= Antoni Stutz =

Swiss-German filmmaker and visual artist

Antoni Stutz is a Swiss/German filmmaker and artist.

Stutz directed and produced the neo-noir thriller Rushlights (2013). Starring Beau Bridges, Aidan Quinn, Josh Henderson, and Haley Webb, the film was an official selection at the Montreal World Film Festival, the Shanghai and Dallas International Film Festivals, and the Newport Beach Film Festival. A director's cut of Rushlights was released in 2016.

Stutz was executive producer alongside Academy Award-winning producer Fred Roos on the feature film Expired directed by Cecilia Miniucchi, starring Jason Patric and Samantha Morton. In 2007, the film premiered at the Sundance Film Festival and was included in the official selection of Cannes that same year. Patric won Best Actor for the film at the Stockholm International Film Festival.

Stutz served as producer on the feature No Place Like Rome, starring Stephen Dorff, which premiered at the 2025 Venice Film Festival, as well as executive producer on the film Life Upside Down, starring Bob Odenkirk for AMC Networks.

In 1997, he directed his first feature film the comedy/thriller, You're Killing Me (2003) starring Julie Bowen (Modern Family).

Stutz is currently developing his next feature film which he will direct.

Born and raised in Germany to Swiss parents, Stutz's father Hans-Joachim Stutz was an architect and an executive director of HPP (1974-2000) one of the most prolific and best-known architectural firms in Germany.

Stutz graduated from college in Germany with an emphasis on Fine Arts. He continued his education in the United States at the Lee Strasberg Theatre Institute, both in Los Angeles and New York, under the direction of Anna Strasberg. At the same time he immersed himself in film studies at UCLA.

Stutz began his career as an actor in his teens. Early television roles included Tour of Duty and Michael Mann's Crime Story.

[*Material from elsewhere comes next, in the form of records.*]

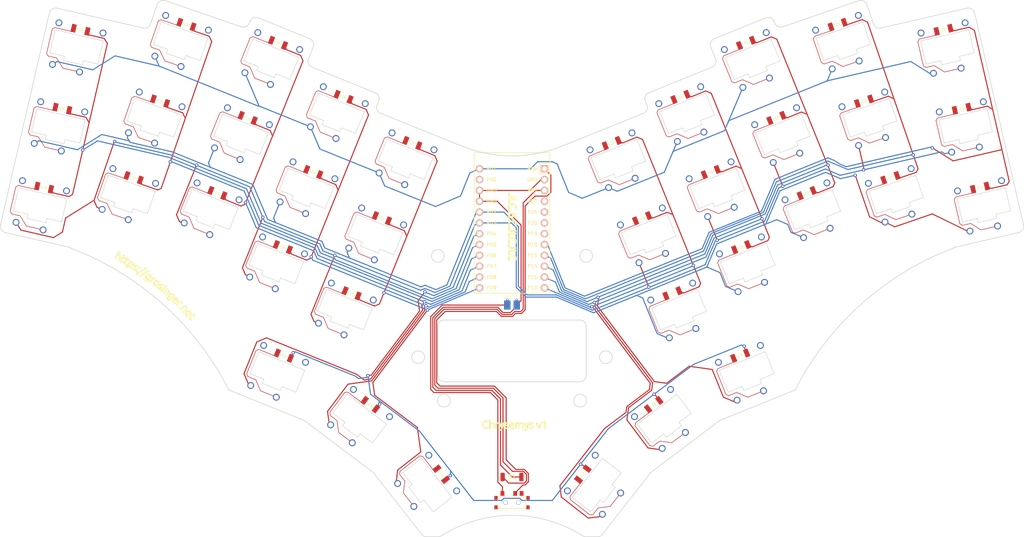
<source format=kicad_pcb>
(kicad_pcb (version 20211014) (generator pcbnew)

  (general
    (thickness 1.6)
  )

  (paper "A3")
  (title_block
    (title "chrysemeys")
    (rev "v1.0.0")
    (company "Unknown")
  )

  (layers
    (0 "F.Cu" signal)
    (31 "B.Cu" signal)
    (32 "B.Adhes" user "B.Adhesive")
    (33 "F.Adhes" user "F.Adhesive")
    (34 "B.Paste" user)
    (35 "F.Paste" user)
    (36 "B.SilkS" user "B.Silkscreen")
    (37 "F.SilkS" user "F.Silkscreen")
    (38 "B.Mask" user)
    (39 "F.Mask" user)
    (40 "Dwgs.User" user "User.Drawings")
    (41 "Cmts.User" user "User.Comments")
    (42 "Eco1.User" user "User.Eco1")
    (43 "Eco2.User" user "User.Eco2")
    (44 "Edge.Cuts" user)
    (45 "Margin" user)
    (46 "B.CrtYd" user "B.Courtyard")
    (47 "F.CrtYd" user "F.Courtyard")
    (48 "B.Fab" user)
    (49 "F.Fab" user)
  )

  (setup
    (stackup
      (layer "F.SilkS" (type "Top Silk Screen"))
      (layer "F.Paste" (type "Top Solder Paste"))
      (layer "F.Mask" (type "Top Solder Mask") (thickness 0.01))
      (layer "F.Cu" (type "copper") (thickness 0.035))
      (layer "dielectric 1" (type "core") (thickness 1.51) (material "FR4") (epsilon_r 4.5) (loss_tangent 0.02))
      (layer "B.Cu" (type "copper") (thickness 0.035))
      (layer "B.Mask" (type "Bottom Solder Mask") (thickness 0.01))
      (layer "B.Paste" (type "Bottom Solder Paste"))
      (layer "B.SilkS" (type "Bottom Silk Screen"))
      (copper_finish "None")
      (dielectric_constraints no)
    )
    (pad_to_mask_clearance 0)
    (pcbplotparams
      (layerselection 0x00010f0_ffffffff)
      (disableapertmacros false)
      (usegerberextensions false)
      (usegerberattributes true)
      (usegerberadvancedattributes true)
      (creategerberjobfile true)
      (svguseinch false)
      (svgprecision 6)
      (excludeedgelayer true)
      (plotframeref false)
      (viasonmask false)
      (mode 1)
      (useauxorigin false)
      (hpglpennumber 1)
      (hpglpenspeed 20)
      (hpglpendiameter 15.000000)
      (dxfpolygonmode true)
      (dxfimperialunits true)
      (dxfusepcbnewfont true)
      (psnegative false)
      (psa4output false)
      (plotreference true)
      (plotvalue true)
      (plotinvisibletext false)
      (sketchpadsonfab false)
      (subtractmaskfromsilk false)
      (outputformat 1)
      (mirror false)
      (drillshape 0)
      (scaleselection 1)
      (outputdirectory "gerbers/")
    )
  )

  (net 0 "")
  (net 1 "P3")
  (net 2 "P5")
  (net 3 "P2")
  (net 4 "P1")
  (net 5 "P6")
  (net 6 "P7")
  (net 7 "P8")
  (net 8 "P9")
  (net 9 "P4")
  (net 10 "P18")
  (net 11 "P15")
  (net 12 "P14")
  (net 13 "P16")
  (net 14 "P10")
  (net 15 "RAW")
  (net 16 "GND")
  (net 17 "RST")
  (net 18 "VCC")
  (net 19 "P21")
  (net 20 "P20")
  (net 21 "P19")
  (net 22 "P0")
  (net 23 "BATT")

  (footprint "E73:SPDT_C128955" (layer "F.Cu") (at 197.787887 209.793029 180))

  (footprint "lib:Kailh_PG1232" (layer "F.Cu") (at 237.022949 164.711881 22))

  (footprint "lib:Kailh_PG1232" (layer "F.Cu") (at 127.065918 141.204994 -22))

  (footprint "lib:Kailh_PG1232" (layer "F.Cu") (at 253.141014 153.885617 22))

  (footprint "lib:Kailh_PG1232" (layer "F.Cu") (at 142.67156 179.326856 -22))

  (footprint "lib:Kailh_PG1232" (layer "F.Cu") (at 141.300976 105.972001 -22))

  (footprint "ProMicro" (layer "F.Cu") (at 197.787899 145.478901 -90))

  (footprint "lib:Kailh_PG1232" (layer "F.Cu") (at 222.787891 129.478889 22))

  (footprint "lib:Kailh_PG1232" (layer "F.Cu") (at 161.974633 190.248003 -37))

  (footprint "lib:Kailh_PG1232" (layer "F.Cu") (at 261.392342 123.588494 22))

  (footprint "lib:Kailh_PG1232" (layer "F.Cu") (at 287.924177 137.692963 19))

  (footprint "lib:Kailh_PG1232" (layer "F.Cu") (at 308.499058 140.127008 13))

  (footprint "lib:Kailh_PG1232" (layer "F.Cu") (at 91.350797 121.613979 -13))

  (footprint "lib:Kailh_PG1232" (layer "F.Cu") (at 229.905427 147.095389 22))

  (footprint "lib:Kailh_PG1232" (layer "F.Cu") (at 254.27482 105.972008 22))

  (footprint "lib:Kailh_PG1232" (layer "F.Cu") (at 87.076731 140.127008 -13))

  (footprint "lib:Kailh_PG1232" (layer "F.Cu") (at 149.552298 136.269124 -22))

  (footprint "lib:Kailh_PG1232" (layer "F.Cu") (at 217.782422 205.793024 52))

  (footprint "lib:Kailh_PG1232" (layer "F.Cu") (at 252.904227 179.326853 22))

  (footprint "lib:Kailh_PG1232" (layer "F.Cu") (at 304.224981 121.613986 13))

  (footprint "BatteryPads" (layer "F.Cu") (at 197.787891 163.478892))

  (footprint "lib:Kailh_PG1232" (layer "F.Cu") (at 142.434775 153.885618 -22))

  (footprint "lib:Kailh_PG1232" (layer "F.Cu") (at 172.7879 129.478896 -22))

  (footprint "lib:Kailh_PG1232" (layer "F.Cu") (at 238.905953 118.652633 22))

  (footprint "lib:Kailh_PG1232" (layer "F.Cu") (at 156.669832 118.652637 -22))

  (footprint "lib:Kailh_PG1232" (layer "F.Cu") (at 268.509861 141.204993 22))

  (footprint "lib:Kailh_PG1232" (layer "F.Cu") (at 113.837404 119.728111 -19))

  (footprint "lib:Kailh_PG1232" (layer "F.Cu") (at 120.0232 101.763266 -19))

  (footprint "lib:Kailh_PG1232" (layer "F.Cu") (at 275.552591 101.763257 19))

  (footprint "TwoLeadButton" (layer "F.Cu") (at 197.787893 203.793033))

  (footprint "lib:Kailh_PG1232" (layer "F.Cu") (at 165.670369 147.095387 -22))

  (footprint "lib:Kailh_PG1232" (layer "F.Cu") (at 95.624877 103.100945 -13))

  (footprint "lib:Kailh_PG1232" (layer "F.Cu") (at 281.738388 119.728116 19))

  (footprint "lib:Kailh_PG1232" (layer "F.Cu") (at 177.793372 205.793035 -52))

  (footprint "lib:Kailh_PG1232" (layer "F.Cu") (at 299.950913 103.100945 13))

  (footprint "lib:Kailh_PG1232" (layer "F.Cu")
    (tedit 5E1ADAC2) (tstamp e857610b-4434-4144-b04e-43c1ebdc5ceb)
    (at 107.651607 137.692967 -19)
    (attr through_hole)
    (fp_text reference "S4" (at 0 0) (layer "F.SilkS") hide
      (effects (font (size 1.27 1.27) (thickness 0.15)))
      (tstamp 9157f4ae-0244-4ff1-9f73-3cb4cbb5f280)
    )
    (fp_text value "Kailh_PG1232" (at 0 -7.3) (layer "F.Fab")
      (effects (font (size 1 1) (thickness 0.15)))
      (tstamp 7aed3a71-054b-4aaa-9c0a-030523c32827)
    )
    (fp_line (start 0.35 -4.3) (end -0.25 -3.9) (layer "F.SilkS") (width 0.1) (tstamp 2d6db888-4e40-41c8-b701-07170fc894bc))
    (fp_line (start -0.25 -3.9) (end -0.25 -4.7) (layer "F.SilkS") (width 0.1) (tstamp 31e08896-1992-4725-96d9-9d2728bca7a3))
    (fp_line (start 0.35 -4.3) (end 0.35 -3.75) (layer "F.SilkS") (width 0.1) (tstamp 6441b183-b8f2-458f-a23d-60e2b1f66dd6))
    (fp_line (start 0.75 -4.3) (end 0.35 -4.3) (layer "F.SilkS") (width 0.1) (tstamp 66043bca-a260-4915-9fce-8a51d324c687))
    (fp_line (start -0.25 -4.7) (end 0.35 -4.3) (layer "F.SilkS") (width 0.1) (tstamp 7bbf981c-a063-4e30-8911-e4228e1c0743))
    (fp_line (start 0.35 -4.3) (end 0.35 -4.85) (layer "F.SilkS") (width 0.1) (tstamp 852dabbf-de45-4470-8176-59d37a754407))
    (fp_line (start -0.25 -4.3) (end -0.75 -4.3) (layer "F.SilkS") (width 0.1) (tstamp b5352a33-563a-4ffe-a231-2e68fb54afa3))
    (fp_line (start 2.8 -5.35) (end -2.8 -5.35) (layer "Dwgs.User") (width 0.15) (tstamp 0f54db53-a272-4955-88fb-d7ab00657bb0))
    (fp_line (start -7.25 -6.75) (end -6.25 -6.75) (layer "Dwgs.User") (width 0.15) (tstamp 1a1ab354-5f85-45f9-938c-9f6c4c8c3ea2))
    (fp_line (start -7.25 6.75) (end -7.25 5.75) (layer "Dwgs.User") (width 0.15) (tstamp 1bf544e3-5940-4576-9291-2464e95c0ee2))
    (fp_line (start 7.25 -6.75) (end 6.25 -6.75) (layer "Dwgs.User") (width 0.15) (tstamp 3aaee4c4-dbf7-49a5-a620-9465d8cc3ae7))
    (fp_line (start -7.25 -6.75) (end -7.25 -5.75) (layer "Dwgs.User") (width 0.15) (tstamp 42713045-fffd-4b2d-ae1e-7232d705fb12))
    (fp_line (start -2.8 -3.2) (end 2.8 -3.2) (layer "Dwgs.User") (width 0.15) (tstamp 80094b70-85ab-4ff6-934b-60d5ee65023a))
    (fp_line (start 7.25 6.75) (end 7.25 5.75) (layer "Dwgs.User") (width 0.15) (tstamp 922058ca-d09a-45fd-8394-05f3e2c1e03a))
    (fp_line (start 7.25 6.75) (end 6.25 6.75) (layer "Dwgs.User") (width 0.15) (tstamp 97fe9c60-586f-4895-8504-4d3729f5f81a))
    (fp_line (start 7.25 -6.75) (end 7.25 -5.75) (layer "Dw
... [455914 chars truncated]
</source>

His first feature film role was in John Frankenheimer's Dead Bang co-starring Don Johnson, Penelope Ann Miller and William Forsythe.

Stutz worked as a freelance director on commercials and music videos including MTV's iconic “ROCK THE VOTE” campaign.

Stutz has exhibited his paintings, photography and multi-textural installations both nationally and internationally in museums and galleries. His first solo art show was in 2005 at Bergamot Station followed by an exhibit in 2006 at the Riverside Art Museum, curated by American art critic Peter Frank. In 2014, Stutz's work was presented at the Irvine Fine Arts Center followed by a show in 2016 at BerlinArtProjects Gallery in Berlin, Germany.

His most recent work, described by Peter Frank as "Sculptural Pop-Cubism," was presented at the Palace of Fine Arts in San Francisco at the 2018 inaugural If So, What international art fair.

In 2019 Stutz unveiled a large multi-textural artwork installation at DENK Gallery in Downtown Los Angeles in the "UltraChrome Plus" exhibit July 20 - September 7, 2019. His show on February 22 – April 11, 2020 also at DENK entitled “Heavy Metal” was an introduction of Stutz’ passion for abstract, modern sculpture. Stutz exhibited alongside artists such as Tim Hawkinson.